Be it theatre, radio, novels or short films, Tahira Kashyap Khurrana says she has inherently been a storyteller all her life but the journey to director’s chair was full of apprehensions. Tahira, known for her earnest depiction of women in the most hilarious manner in her books “The 12 Commandments of Being A Woman” and “The 7 Sins of Being A Mother”, said she gravitated towards stories since childhood.
“I’m a compulsive storyteller. It was a part of my growing up process. All that I used to do as a kid was tell stories. I’ve loved telling stories, be it whatever medium — theatre, radio, podcasts, novels, short films and now feature. I have inherently been a storyteller all my life and I absolutely love it,” the author-director told PTI in an interview here.
But the realisation that she had what it takes to be a professional storyteller came later in life after dabbling in multiple jobs. “Everyone has their journey. We do four-five things, and then we realise that this is what I want to do. There is a huge section of people who know what they want to do ever since they are young. But I was lost for most of my life.
“I picked various jobs — in the corporate sector, teaching, radio and events — and after a point I realised whenever I was involved with a creative job or storytelling, I would really get excited about it.” Tahira said she decided to listen to her “inner voice” and made her first short film Toffee in 2017, with the help of her husband, actor Ayushmann Khurrana, who served as the producer on the project.
“I borrowed money from my husband to make my first short film, about which I was very conscious. I knew this is what I wanted to be but I needed a sort of push. I’m very grateful for those little openings. But after a point, you are on your own,” she said.

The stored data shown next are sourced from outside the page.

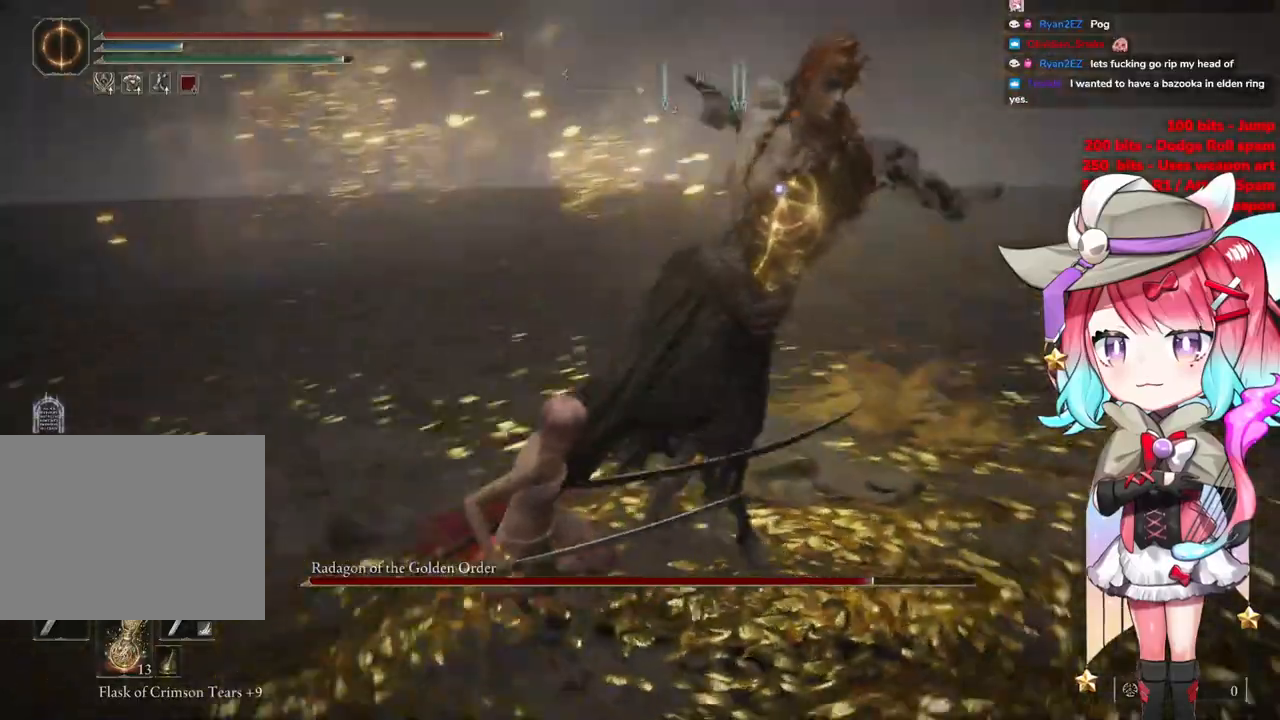
{"buttons": [], "left_stick": "up", "right_stick": "center", "events": [[17, "CIRCLE", "up"]]}
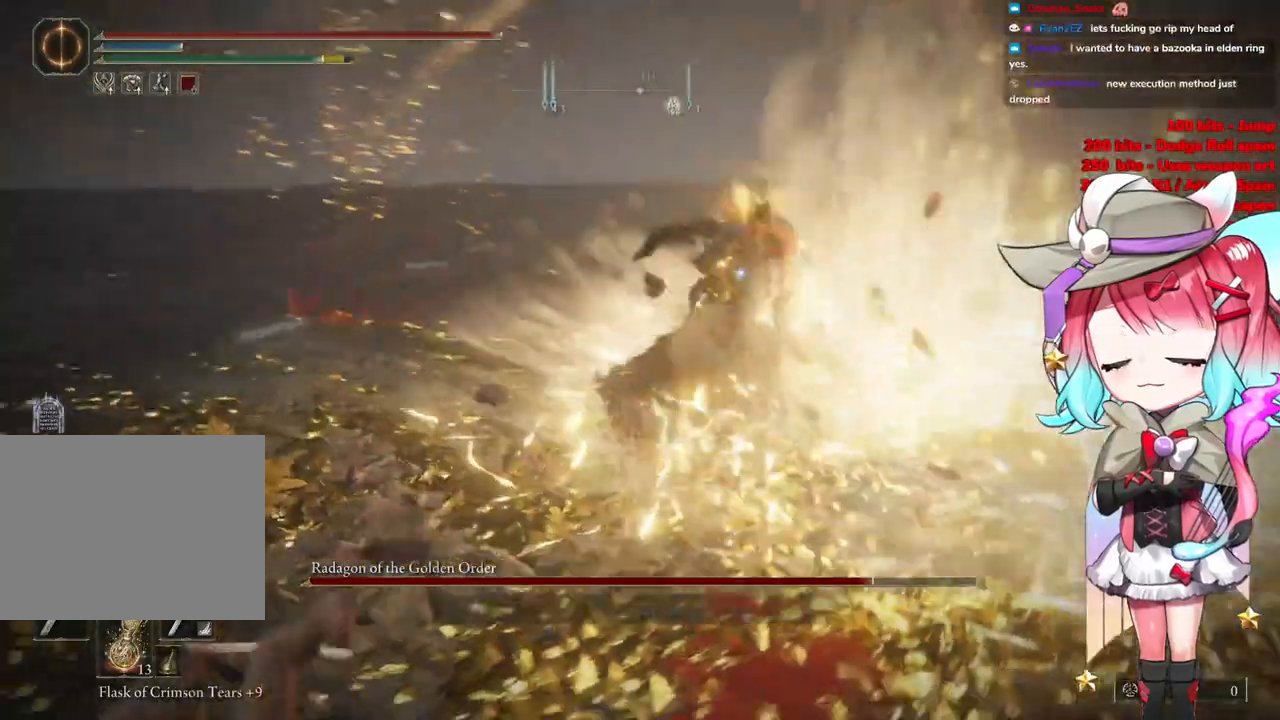
{"buttons": [], "left_stick": "up", "right_stick": "center", "events": []}
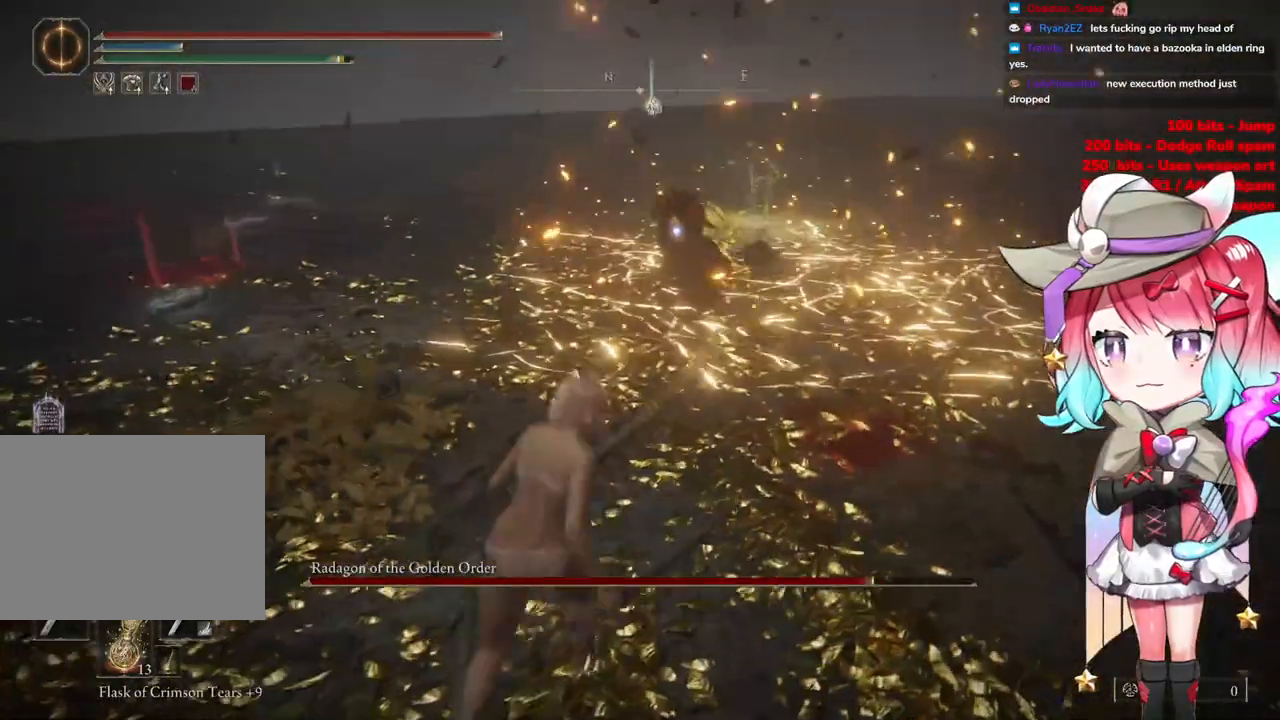
{"buttons": [], "left_stick": "up-left", "right_stick": "center", "events": [[100, "left_stick", "up-left"]]}
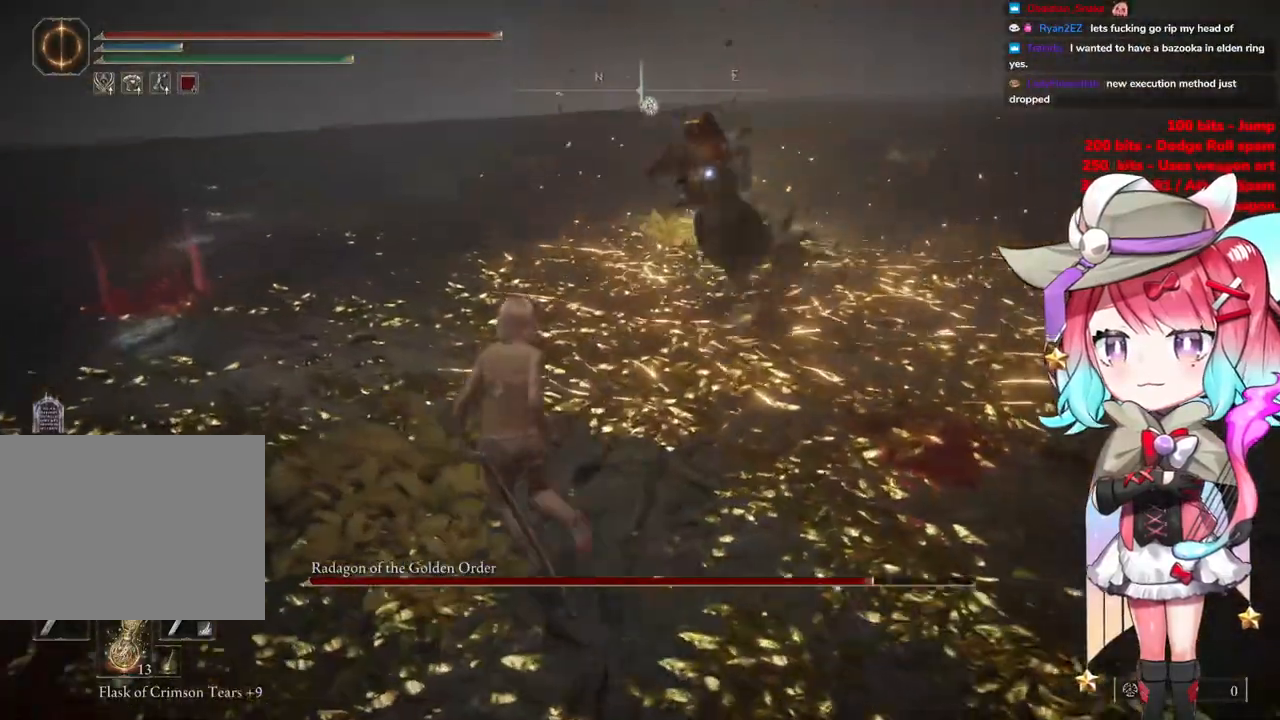
{"buttons": [], "left_stick": "up-left", "right_stick": "center", "events": [[367, "CIRCLE", "down"], [434, "CIRCLE", "up"]]}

There was a sense of doubt after directing the short film, the director said, but her “big moment of realisation” came when her work was appreciated at various international film festivals, including Cinekid International Film Festival, Amsterdam; Bahamas International Film Festival and MAMI, and later picked by streamer Eros Now.
“Once I made the film I was really sceptical, but to my surprise it got picked up at various festivals and by Eros, so I got to return the entire money to my initial producer. I was debt free. That was my big moment of realisation. Now, there is a lot of acceptance towards myself.” As somebody who always had self-doubt, the validation she received from those outside her inner circle pushed her to work harder, the 39-year-old filmmaker said. “Women always need reassurance. I don’t know why… but it’s constantly there. Maybe it’s the conditioning or maybe we are vocal about it. Maybe men also have self-doubt but are not vocal because there is a false macho idea that they can’t cry and tell.
“I have met so many men who also have self-doubt but they don’t express… I used to beat myself down. But when I got validation from those who were not invested in me or were outside my relationships, that’s when I knew I have it in me and I need to keep working towards it,” she said.
Following the success of Toffee, Tahira directed two more shorts – Pinni, which is part of the anthology series Zindagi In Short, and Quaranteen Crush for Netflix’s anthology series Feels Like Ishq. She has also finished shooting for her first feature film Sharmaji Ki Beti.
The Applause Entertainment and Ellipsis project is billed as a multi-generational ensemble comedy-drama about the modern, middle class female experience. It features Sakshi Tanwar, Divya Dutta, and Saiyami Kher in pivotal roles.
Much like her books, humour will be an integral part of the film’s mood. With age, the writer-director said she has become forgiving towards herself and that brings out the funny side of her. “Humour is a very important part of my personality. Ironically, there was something I pretended to be for a long time because I wanted the world to take me seriously. I felt women who laugh loudly are not taken seriously.
“Then something hit me right before I turned 30. You become forgiving towards yourself. I felt I have a funny bone and I love humour. Even if I’m writing something serious, it will automatically come from a place of humour or fun or light-heartedness.” Her growth as an individual, she said, reflects in her characters who are more liberated than she was in her 20s.
“I see my female characters and they are more liberated than what I was as a 20 year old. One needs to work on themselves and be forgiving towards themselves. It does have a role to play in portrayal of your character.” As she inches closer to the release of Sharmaji Ki Beti, Tahira said she is “excited, nervous and anxious”. She is already writing a few feature film projects and believes it is the best phase of her career.
“I’m working on a lot of stuff, films majorly. Most of it is in the process of development. Some are in the pitching phase, some are in the signing phase, and some things are signed already. It’s an exciting time for any writer and filmmaker. It’s reassuring,” she said.
Tahira was part of an ‘In Conversation’ session at the Film Bazaar here on the sidelines of the ongoing 53rd edition of the International Film Festival of India.